Hank: Because Joel does. Things that Joel doesn’t like to come out through Brockmire. He is very much annoyed by the movies of Christophe Nolan. As Brockmire says, through Joel, ‘I just want to enjoy a story, I don’t want to be taught a lesson on how to solve a puzzle, I just want to watch it.’
Joel: As far as likes, I had a crush on Ann Margret as a kid, which is appropriate for Brockmire to have.
Hank: At one point this season Brockmire says ‘Central Florida is full of mosquitoes, swampland and the remnants of a decimated Seminole tribe. They thought in the 1920s, in order to get people to the beaches, hucksters started building places with low character, greyhound dog tracks and live mermaid shows, alligator farms. The rube stampede to this incubator of sweat.’ So that was all Joel’s. See what I mean by Shakespearean.
What do you think is the key to a successful celebrity redemption story?
Hank: It is very public. You know in these modern times everything is public. I guess coming back from that type of social media disgrace is its own path. You know in life and in art, one has to learn lessons and somehow bring that back in their public life. It seems like Tiger Woods has done. There are a lot of people who have done it.
Joel: You know we make a few ‘Me Too’ jokes on the show but it is clear that Brockmire was never that guy. It is clear that he was never that guy. He was never racist or homophobic or misogynistic.

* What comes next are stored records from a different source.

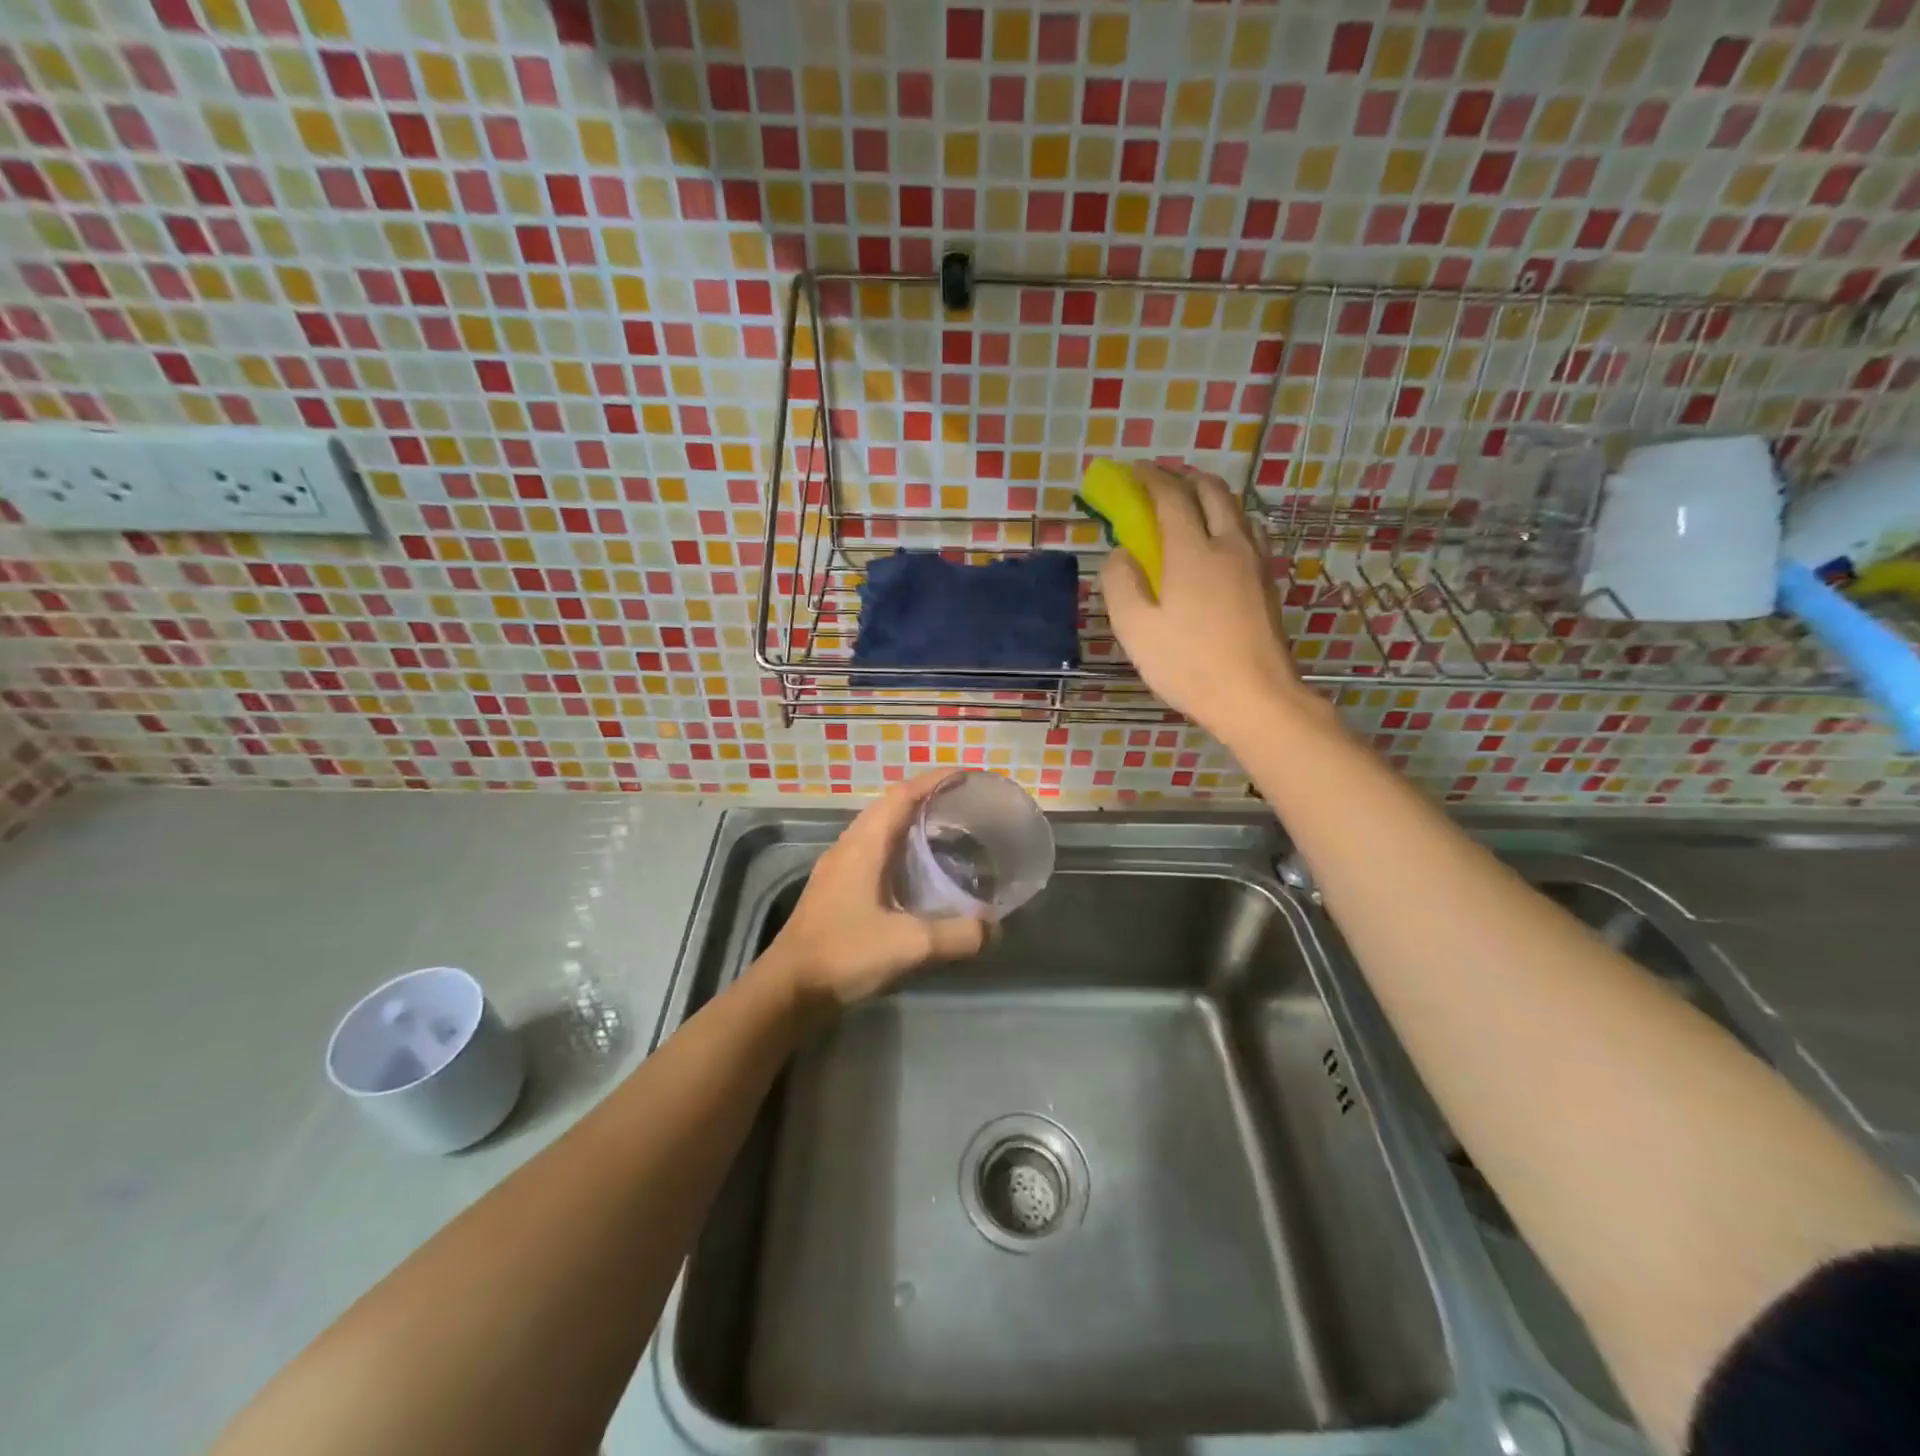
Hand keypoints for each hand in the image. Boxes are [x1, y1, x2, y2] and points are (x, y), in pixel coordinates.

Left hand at [758, 771, 989, 1008]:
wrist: (788, 990)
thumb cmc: (844, 955)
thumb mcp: (909, 945)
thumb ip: (957, 934)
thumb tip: (994, 928)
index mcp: (864, 844)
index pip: (903, 795)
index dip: (935, 780)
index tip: (967, 776)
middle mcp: (849, 846)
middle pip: (890, 807)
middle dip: (927, 799)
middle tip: (965, 807)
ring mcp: (838, 868)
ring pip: (879, 831)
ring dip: (911, 825)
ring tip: (947, 835)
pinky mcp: (835, 889)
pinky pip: (873, 853)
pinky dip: (899, 851)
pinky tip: (917, 875)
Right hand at [1101, 462, 1307, 738]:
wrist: (1255, 696)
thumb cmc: (1188, 664)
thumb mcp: (1135, 628)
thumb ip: (1120, 583)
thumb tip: (1121, 554)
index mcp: (1192, 552)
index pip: (1171, 497)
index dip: (1150, 478)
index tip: (1132, 470)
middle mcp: (1228, 545)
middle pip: (1212, 492)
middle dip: (1185, 477)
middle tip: (1161, 481)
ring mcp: (1254, 563)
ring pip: (1235, 510)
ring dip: (1210, 496)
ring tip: (1189, 505)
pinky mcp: (1267, 583)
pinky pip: (1246, 533)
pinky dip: (1226, 521)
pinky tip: (1217, 542)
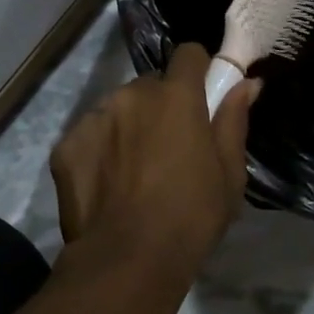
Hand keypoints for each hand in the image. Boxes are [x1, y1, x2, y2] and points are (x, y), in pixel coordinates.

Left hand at [50, 42, 257, 278]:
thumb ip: (234, 121)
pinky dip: (98, 151)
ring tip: (133, 172)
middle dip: (160, 106)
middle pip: (150, 86)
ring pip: (116, 109)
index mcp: (176, 96)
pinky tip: (107, 186)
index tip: (202, 95)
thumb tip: (248, 83)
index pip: (188, 54)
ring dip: (127, 127)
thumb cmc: (191, 217)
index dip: (198, 70)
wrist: (127, 259)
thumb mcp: (229, 174)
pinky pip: (88, 136)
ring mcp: (93, 118)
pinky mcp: (66, 146)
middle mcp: (131, 95)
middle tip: (168, 148)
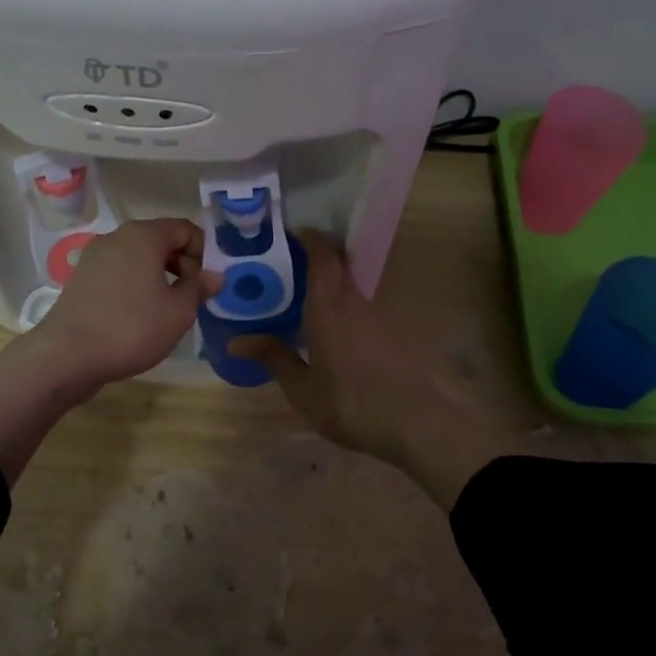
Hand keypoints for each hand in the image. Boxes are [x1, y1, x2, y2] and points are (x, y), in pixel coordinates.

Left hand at [27, 218, 222, 390]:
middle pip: (160, 241)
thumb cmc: (132, 328)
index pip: (185, 229)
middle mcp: (116, 237)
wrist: (66, 356)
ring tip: (169, 309)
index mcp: (143, 236)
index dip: (204, 252)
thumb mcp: (178, 311)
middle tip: (194, 297)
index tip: (209, 282)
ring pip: (138, 258)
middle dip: (182, 264)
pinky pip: (119, 273)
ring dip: (159, 277)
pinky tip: (140, 315)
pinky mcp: (81, 279)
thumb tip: (213, 275)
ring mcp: (94, 257)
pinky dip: (136, 286)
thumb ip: (198, 288)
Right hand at [228, 230, 512, 509]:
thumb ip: (274, 359)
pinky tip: (334, 334)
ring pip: (351, 289)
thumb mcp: (303, 389)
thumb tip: (237, 340)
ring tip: (305, 303)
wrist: (418, 422)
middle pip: (339, 266)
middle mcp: (355, 302)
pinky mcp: (394, 335)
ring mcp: (379, 317)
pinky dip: (345, 310)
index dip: (309, 238)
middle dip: (316, 259)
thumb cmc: (351, 403)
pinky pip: (363, 310)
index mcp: (329, 306)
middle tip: (288, 268)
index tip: (291, 233)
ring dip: (331, 287)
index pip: (322, 255)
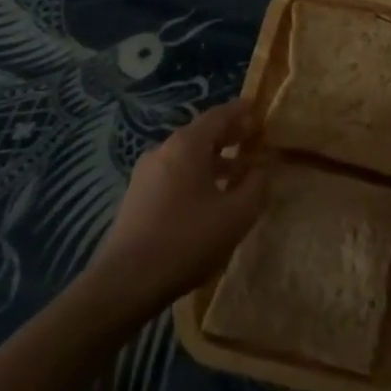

Hank: He was just everything else.
Joel: Yeah, everything else. Jim’s feelings are very public and this season is about the work that you do to rehabilitate yourself. He’s really not doing that work publicly, with his AA meetings, with his sponsor, with his friends. He is coming up lacking sometimes but they hold him to account, and he is holding himself to account. That doesn’t sound funny, but when we do it, it’s hilarious.
Hank: It’s a real journey, that’s for sure.
You have said the character is based on some of the announcers you grew up with. Can you tell us how you came up with this character? And are you a baseball fan?
Hank: I’m a huge baseball fan and sports fan, especially New York sports fan. The character was really a vocal impression of the many impressions I did as a young man. (Hank starts talking like Brockmire) ‘I always thought this was a funny way to express themselves, especially if he wasn’t in the booth.’ I tried for many years to come up with a comedic premise that would work with the voice. We did the short for Funny or Die, almost ten years ago. That’s when I met Joel. He took over writing for the character, about 29,000 times better than I could. It is a good marriage. And as you have seen, Joel is angry a lot and there is plenty of material to vent about.
Joel: So we got a job doing one minute spots on the NFL Network. It was the year of Tim Tebow. I am a big NFL fan, so it was easy for me to do. So the joy I got out of writing Tim Tebow jokes and have Brockmire say them.
Hank: Of all the things Joel hates, Tim Tebow may be at the top. Watching the man fail in two sports, is there anything the man can do?
Joel: The Bizarro Bo Jackson.
Hank: I get away with saying a lot of things as Jim Brockmire that I would never say personally. I went into the booth this year as Jim Brockmire and said a lot of really bad stuff. If I went in as Hank Azaria and said just half the stuff, there would be so much blowback.
You guys shoot the series here in Georgia. What baseball stadiums have you shot at hehe?
Joel: We have shot at Sun Trust, Cool Ray Field, Macon, Rome. The only one in Georgia we haven’t shot at is Savannah because it looks like the Macon field. Oh, and we have not shot in Augusta because technically it is in South Carolina on the other side of the river.
Brockmire is on IFC network Wednesday nights at 10 pm EST, 9:00 pm CST.